(Material for this task)

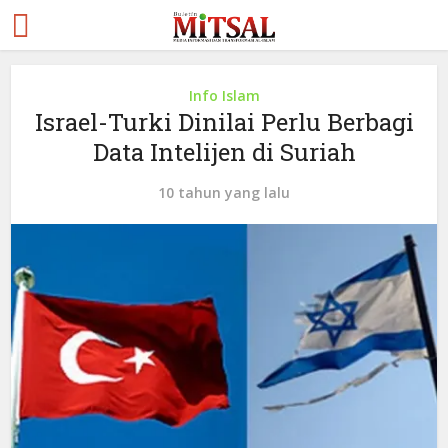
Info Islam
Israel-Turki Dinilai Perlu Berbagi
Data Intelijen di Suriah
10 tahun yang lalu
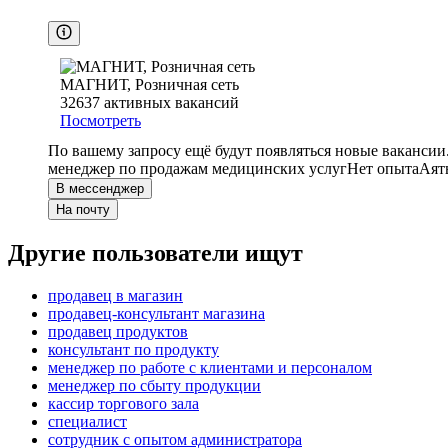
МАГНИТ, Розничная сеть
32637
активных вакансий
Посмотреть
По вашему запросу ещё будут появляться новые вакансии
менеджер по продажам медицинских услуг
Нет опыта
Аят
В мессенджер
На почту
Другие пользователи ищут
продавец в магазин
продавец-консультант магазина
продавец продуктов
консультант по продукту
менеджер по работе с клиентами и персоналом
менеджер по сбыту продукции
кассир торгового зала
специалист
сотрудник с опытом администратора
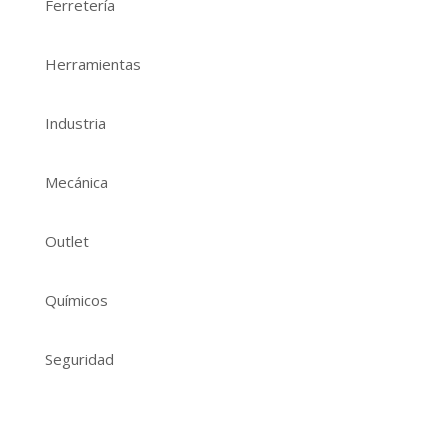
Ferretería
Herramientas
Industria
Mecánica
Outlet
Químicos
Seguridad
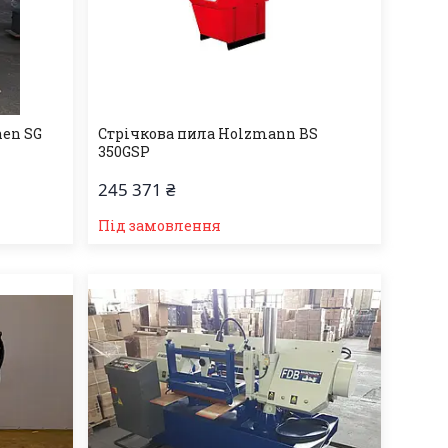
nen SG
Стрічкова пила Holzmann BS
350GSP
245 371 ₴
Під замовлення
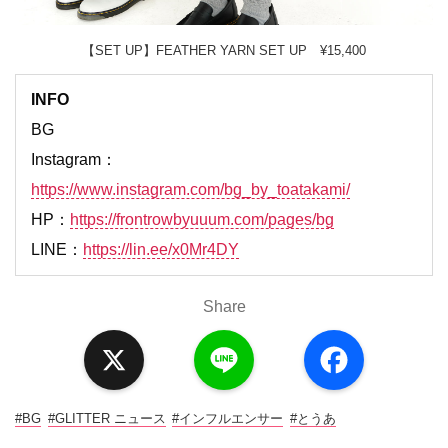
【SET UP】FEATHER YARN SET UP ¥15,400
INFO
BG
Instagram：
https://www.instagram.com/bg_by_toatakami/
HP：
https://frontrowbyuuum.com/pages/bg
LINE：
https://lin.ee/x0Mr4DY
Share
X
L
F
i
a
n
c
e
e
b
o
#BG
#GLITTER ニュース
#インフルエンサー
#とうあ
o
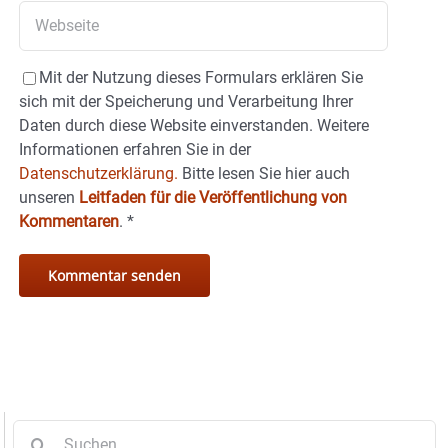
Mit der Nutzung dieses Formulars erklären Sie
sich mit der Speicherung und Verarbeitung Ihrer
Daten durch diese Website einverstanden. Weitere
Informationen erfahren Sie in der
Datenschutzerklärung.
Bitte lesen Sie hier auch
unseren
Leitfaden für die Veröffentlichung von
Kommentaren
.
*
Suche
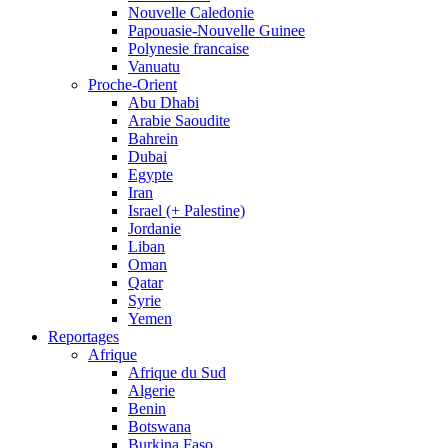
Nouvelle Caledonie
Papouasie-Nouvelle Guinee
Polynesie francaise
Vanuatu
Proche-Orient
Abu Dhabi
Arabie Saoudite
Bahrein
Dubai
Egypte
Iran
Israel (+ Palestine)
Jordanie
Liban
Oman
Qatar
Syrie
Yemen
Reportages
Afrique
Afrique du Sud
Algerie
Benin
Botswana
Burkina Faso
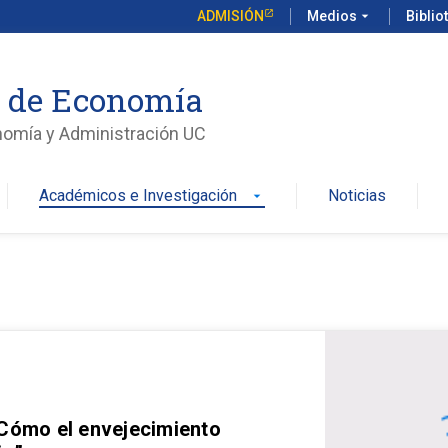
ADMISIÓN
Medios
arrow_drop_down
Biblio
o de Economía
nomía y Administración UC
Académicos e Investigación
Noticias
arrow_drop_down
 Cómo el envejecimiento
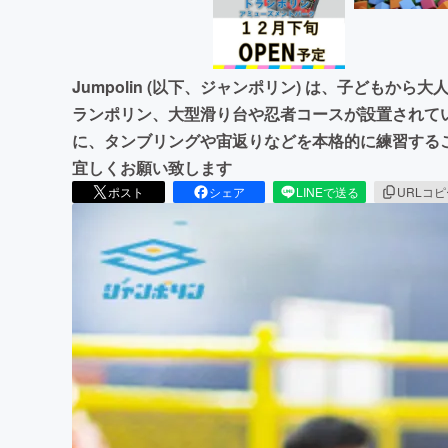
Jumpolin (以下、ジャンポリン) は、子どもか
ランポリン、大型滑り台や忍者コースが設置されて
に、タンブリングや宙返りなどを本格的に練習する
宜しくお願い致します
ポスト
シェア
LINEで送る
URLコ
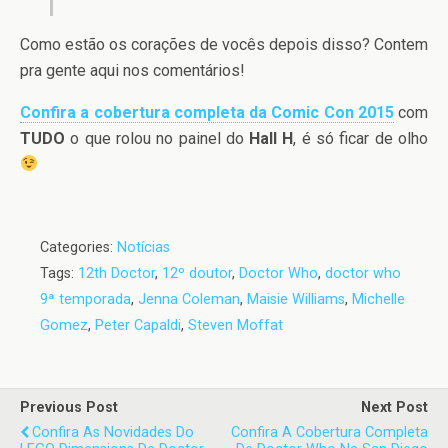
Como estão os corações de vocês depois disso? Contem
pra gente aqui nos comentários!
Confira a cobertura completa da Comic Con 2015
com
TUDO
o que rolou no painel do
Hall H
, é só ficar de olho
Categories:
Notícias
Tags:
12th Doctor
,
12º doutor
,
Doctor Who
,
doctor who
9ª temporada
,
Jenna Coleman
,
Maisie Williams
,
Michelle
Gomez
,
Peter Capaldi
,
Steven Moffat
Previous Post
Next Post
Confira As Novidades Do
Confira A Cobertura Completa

(End Material for this task)

Every line of the listing that holds "консультант" is to be counted; give only the resulting number.

2